**Try it**
Leave the pictures out and write out exactly the lines from the top of the entries through the line containing "این تمایز، اساسی ترین".

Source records
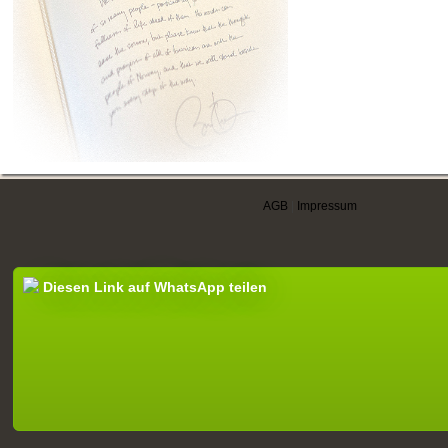
AGB
|
Impressum
Diesen Link auf WhatsApp teilen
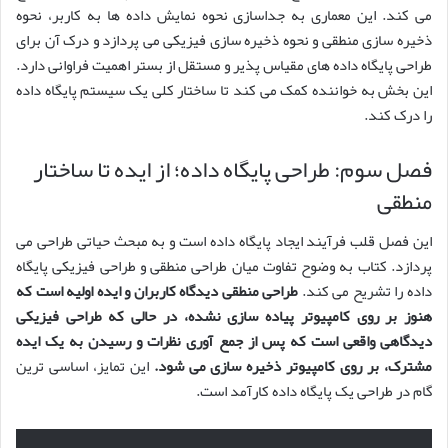
می کند. این معماری به جداسازی نحوه نمایش داده ها به کاربر، نحوه
ذخیره سازی منطقی و نحوه ذخیره سازی فیزیکی می پردازد و درک آن برای
طراحی پایگاه داده های مقیاس پذیر و مستقل از بستر اهمیت فراوانی دارد.
این بخش به خواننده کمک می کند تا ساختار کلی یک سیستم پایگاه داده
را درک کند.
فصل سوم: طراحی پایگاه داده؛ از ایده تا ساختار
منطقی
این فصل قلب فرآیند ایجاد پایگاه داده است و به مبحث حیاتی طراحی می
پردازد. کتاب به وضوح تفاوت میان طراحی منطقی و طراحی فیزیکی پایگاه
داده را تشریح می کند.
طراحی منطقی دیدگاه کاربران و ایده اولیه است که
هنوز بر روی کامپیوتر پیاده سازی نشده، در حالی که طراحی فیزیکی
دیدگاهی واقعی است که پس از جمع آوری نظرات و رسیدن به یک ایده
مشترک، بر روی کامپیوتر ذخیره سازی می شود.
این تمایز، اساسی ترین
گام در طراحی یک پایگاه داده کارآمد است.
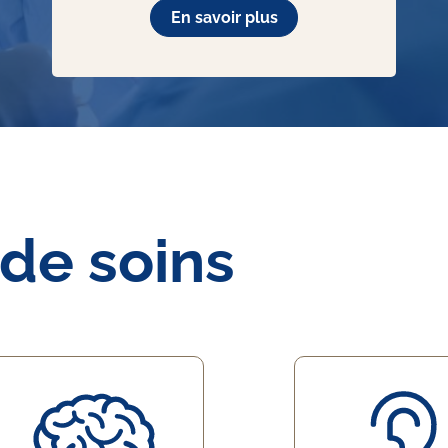
En savoir plus
 de soins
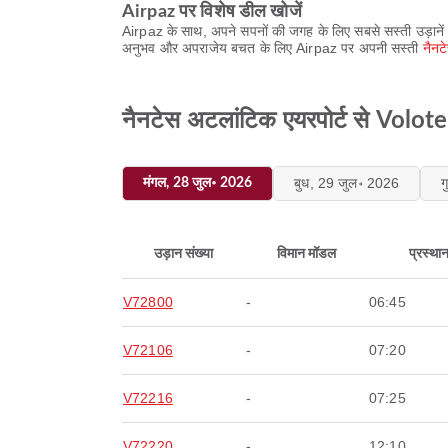
Airpaz पर विशेष डील खोजें
Airpaz के साथ, अपने सपनों की जगह के लिए सबसे सस्ती उड़ानें 
अनुभव और अपराजेय बचत के लिए Airpaz पर अपनी सस्ती
नैनट
नैनटेस अटलांटिक एयरपोर्ट से Volotea
बुध, 29 जुल॰ 2026
ग
मंगल, 28 जुल॰ 2026
उड़ान संख्या
विमान मॉडल
प्रस्था
V72800
-
06:45
V72106
-
07:20
V72216
-
07:25
V72220
-
12:10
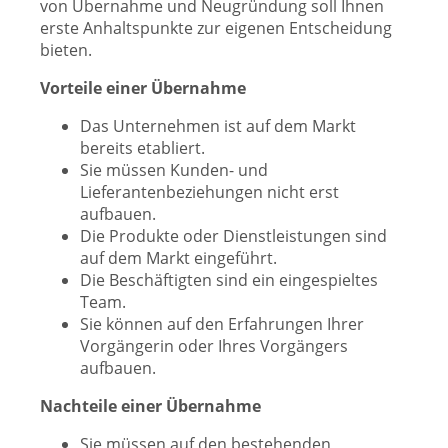
von Übernahme und Neugründung soll Ihnen
erste Anhaltspunkte zur eigenen Entscheidung
bieten.
Vorteile einer Übernahme
Das Unternehmen ist auf dem Markt
bereits etabliert.
Sie müssen Kunden- und
Lieferantenbeziehungen nicht erst
aufbauen.
Die Produkte oder Dienstleistungen sind
auf dem Markt eingeführt.
Die Beschäftigten sind ein eingespieltes
Team.
Sie können auf den Erfahrungen Ihrer
Vorgängerin oder Ihres Vorgängers
aufbauen.
Nachteile einer Übernahme
Sie müssen auf den bestehenden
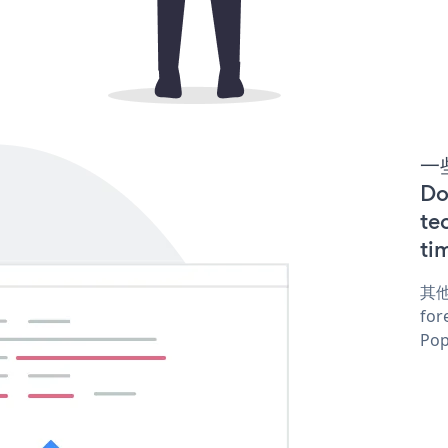
一些
D
te
ti
其他
for
Pop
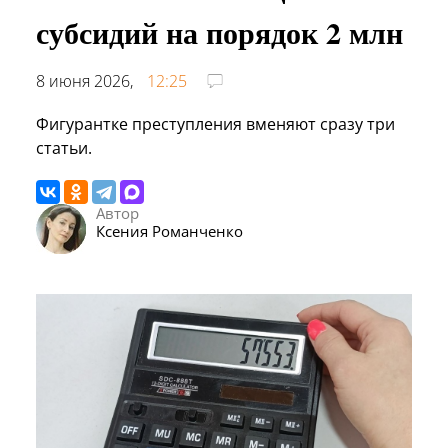
субсидий на порядок 2 млн
8 июня 2026,
12:25
Фигурантке преступления вменяют сразу три
статьи.
Автор
Ксения Романченко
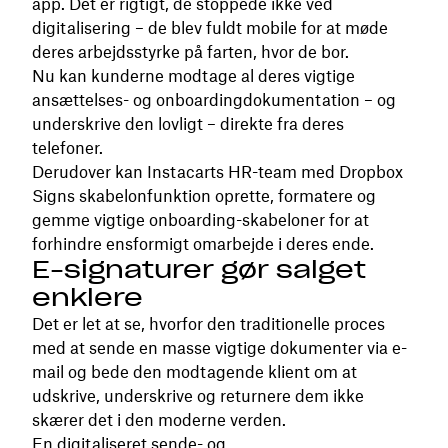
app. Det er rigtigt, de stoppede ikke ved
digitalisering – de blev fuldt mobile for at møde
deres arbejdsstyrke på farten, hvor de bor.
Nu kan kunderne modtage al deres vigtige
ansættelses- og onboardingdokumentation – og
underskrive den lovligt – direkte fra deres
telefoner.
Derudover kan Instacarts HR-team med Dropbox
Signs skabelonfunktion oprette, formatere og
gemme vigtige onboarding-skabeloner for at
forhindre ensformigt omarbejde i deres ende.
E-signaturer gør salget
enklere
Det er let at se, hvorfor den traditionelle proces
med at sende en masse vigtige dokumenter via e-
mail og bede den modtagende klient om at
udskrive, underskrive og returnere dem ikke
skærer det i den moderne verden.
En digitaliseret sende- og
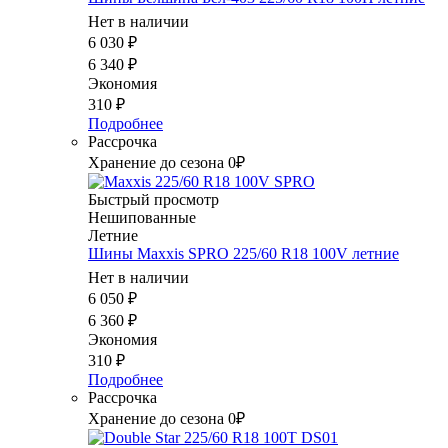
Нет в наличии
6 030
₽
6 340
₽
Экономия
310
₽
Подробнее
Рассрочка
Хранение до сезона 0₽
Быстрый просмотр
Нешипованные
Летние
Шины Maxxis SPRO 225/60 R18 100V летние
Нет в наличии
6 050
₽
6 360
₽
Экономия
310
₽
Подробнее
Рассрочка
Хранение до сезона 0₽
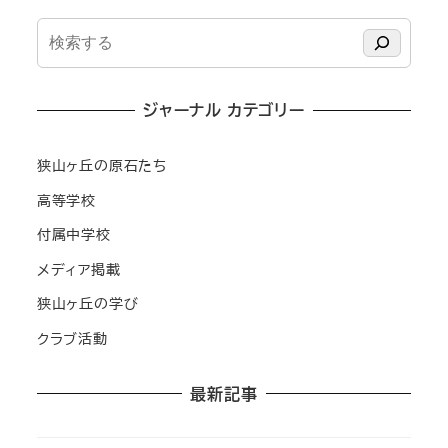
検
索
ジャーナル カテゴリー
狭山ヶ丘の原石たち
高等学校
付属中学校
メディア掲載
狭山ヶ丘の学び
クラブ活動
最新記事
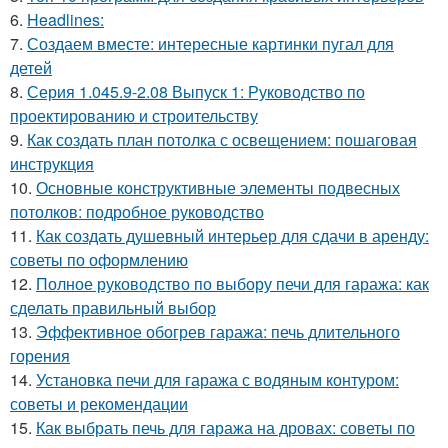
6.
Headlines:
7.
Создаем вместе: интересные картинки пугал для
детей
8.
Серия 1.045.9-2.08 Выпуск 1: Руководство по
проектированию и строительству
9.
Как создать план потолка с освещением: пошаговая
инструкция
10.
Основные конструктивные элементы подвесных
потолков: подробное руководство
11.
Как создать душевный интерьер для сдачи в аренду:
советы по оформлению
12.
Полное руководство по выбору печи для гаража: как
сделать правильный выбор
13.
Эффективное обогрев гаража: печь длительного
горения
14.
Установка печи для гаража с водяным контуром:
советы и рекомендации
15.
Как выбрать печь для гаража на дровах: советы по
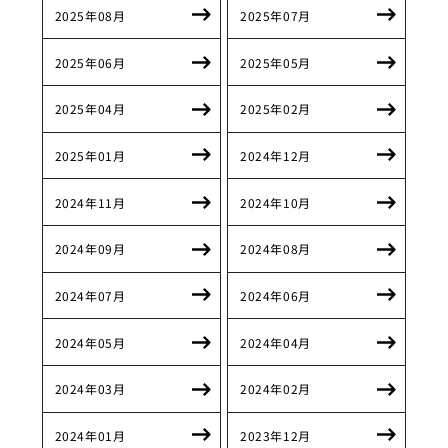
2025年08月
2025年07月
2025年06月
2025年05月
2025年04月
2025年02月
2025年01月
2024年12月
2024年11月
2024年10月
2024年09月
2024年08月
2024年07月
2024年06月
2024年05月
2024年04月
2024年03月
2024年02月
2024年01月
2023年12月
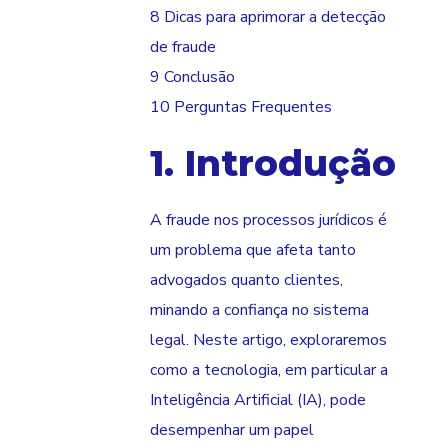
8 Dicas para aprimorar a detecção
de fraude
9 Conclusão
10 Perguntas Frequentes
1. Introdução
A fraude nos processos jurídicos é
um problema que afeta tanto
advogados quanto clientes,
minando a confiança no sistema
legal. Neste artigo, exploraremos
como a tecnologia, em particular a
Inteligência Artificial (IA), pode
desempenhar um papel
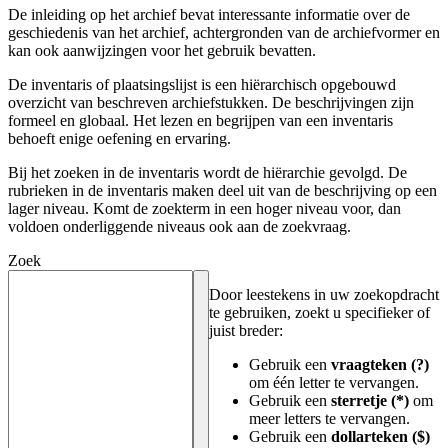
De inleiding op het archief bevat interessante informatie over de
geschiedenis van het archief, achtergronden van de archiefvormer en
kan ook aanwijzingen voor het gebruik bevatten.
De inventaris of plaatsingslijst is een hiërarchisch opgebouwd
overzicht van beschreven archiefstukken. De beschrijvingen zijn
formeel en globaal. Het lezen en begrijpen van een inventaris
behoeft enige oefening en ervaring.
Bij het zoeken in de inventaris wordt de hiërarchie gevolgd. De
rubrieken in de inventaris maken deel uit van de beschrijving op een
lager niveau. Komt de zoekterm in een hoger niveau voor, dan
voldoen onderliggende niveaus ook aan de zoekvraag.
Zoek
Door leestekens in uw zoekopdracht
te gebruiken, zoekt u specifieker of
juist breder:
Gebruik een
vraagteken (?)
om één letter te vervangen.
Gebruik een
sterretje (*)
om
meer letters te vervangen.
Gebruik een
dollarteken ($)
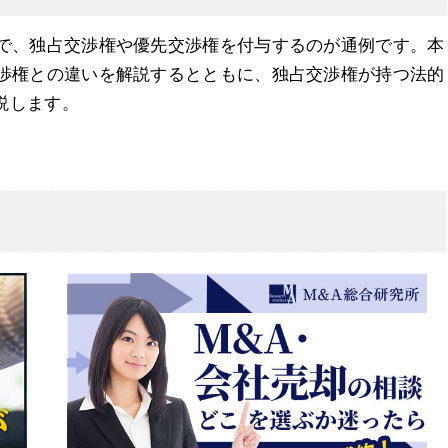
点で、独占交渉権や優先交渉権を付与するのが通例です。本
交渉権との違いを解説するとともに、独占交渉権が持つ法的
説します。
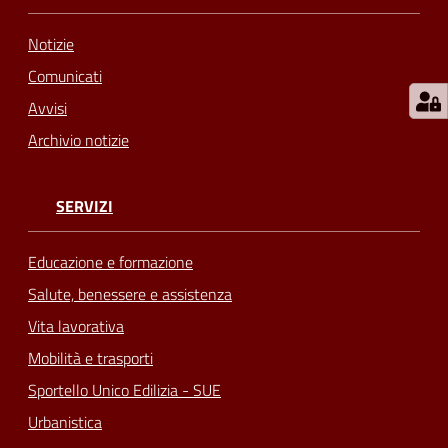
Notizie
Comunicati
Avvisi
Archivio notizie
SERVIZI
Educazione e formazione
Salute, benessere e assistenza
Vita lavorativa
Mobilità e trasporti
Sportello Unico Edilizia - SUE
Urbanistica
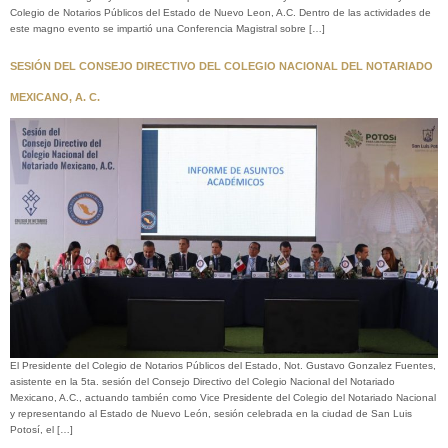
Colegio de Notarios Públicos del Estado de Nuevo Leon, A.C. Dentro de las actividades de
este magno evento se impartió una Conferencia Magistral sobre […]
SESIÓN DEL CONSEJO DIRECTIVO DEL COLEGIO NACIONAL DEL NOTARIADO
MEXICANO, A. C.
El Presidente del Colegio de Notarios Públicos del Estado, Not. Gustavo Gonzalez Fuentes,
asistente en la 5ta. sesión del Consejo Directivo del Colegio Nacional del Notariado
Mexicano, A.C., actuando también como Vice Presidente del Colegio del Notariado Nacional
y representando al Estado de Nuevo León, sesión celebrada en la ciudad de San Luis
Potosí, el […]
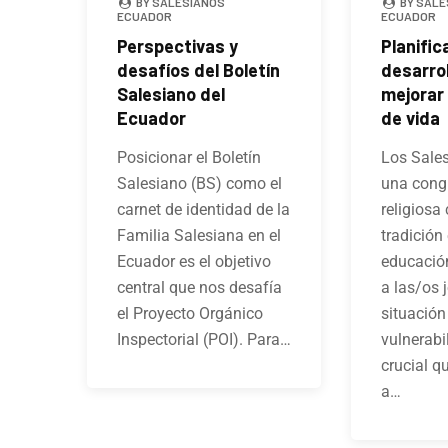
BY SALESIANOS
BY SALE
ECUADOR
ECUADOR
Perspectivas y
Planific
desafíos del Boletín
desarrol
Salesiano del
mejorar
Ecuador
de vida
Posicionar el Boletín
Los Sale
Salesiano (BS) como el
una cong
carnet de identidad de la
religiosa
Familia Salesiana en el
tradición 
Ecuador es el objetivo
educación
central que nos desafía
a las/os 
el Proyecto Orgánico
situación
Inspectorial (POI). Para…
vulnerabi
crucial q
a…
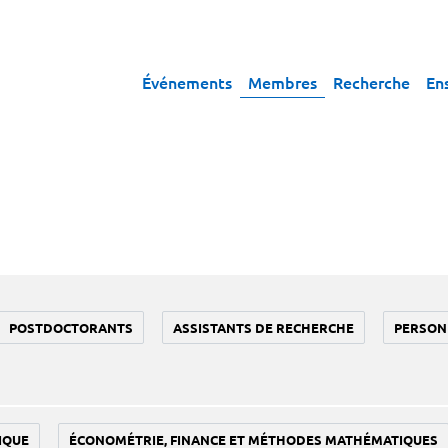
Événements
Membres
Recherche
En
POSTDOCTORANTS
ASSISTANTS DE RECHERCHE
PERSON
IQUE
ÉCONOMÉTRIE, FINANCE ET MÉTHODES MATHÉMATIQUES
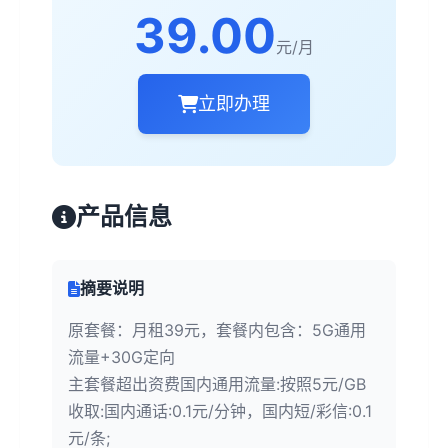
39.00
元/月
立即办理
产品信息
摘要说明
原套餐：月租39元，套餐内包含：5G通用
流量+30G定向
主套餐超出资费国内通用流量:按照5元/GB
收取:国内通话:0.1元/分钟，国内短/彩信:0.1
元/条;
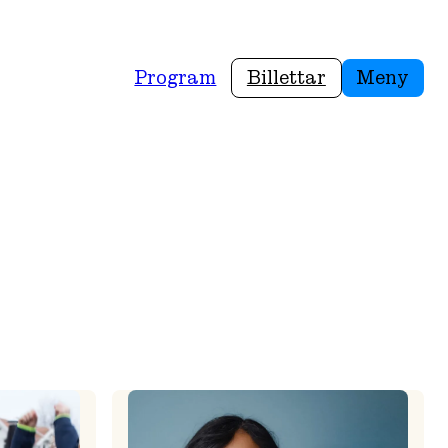
Program
Billettar
Meny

**Problem solution**
AGB
|
Impressum
Diesen Link auf WhatsApp teilen
می کند. این معماری به جداسازی نحوه نمایش داده ها به کاربر، نحوه
ذخیره سازی منطقی و نحوه ذخیره سازی فیزیکی می پردازد و درک آن برای
طراحی پایگاه داده های مقیاس پذیر و مستقل از بستر اهمیت فراوانی دارد.
این بخش به خواننده کمک می کند تا ساختار کلی یک سیستم پایگاه داده
را درک کند.
فصل سوم: طراحی پایگاه داده؛ از ایده تا ساختار
منطقی
این فصل قلب فرآیند ایجاد پایگاه داده است و به مبحث حیاتی طراحی می
پردازد. کتاب به وضوح تفاوت میان طراحی منطقی و طراحی فیزیکی پایگاه
داده را تشریح می کند.
طراحی منطقی دیدگاه کاربران و ایده اولیه است که
هنوز بر روی کامپیوتر پیاده سازی نشده، در حالی که طراحی فیزیکی
دیدگاهی واقعی است که پس از جمع آوری نظرات و رسیدن به یک ایده
مشترک، بر روی کامپیوتر ذخیره سازی می شود.
این تمایز، اساسی ترین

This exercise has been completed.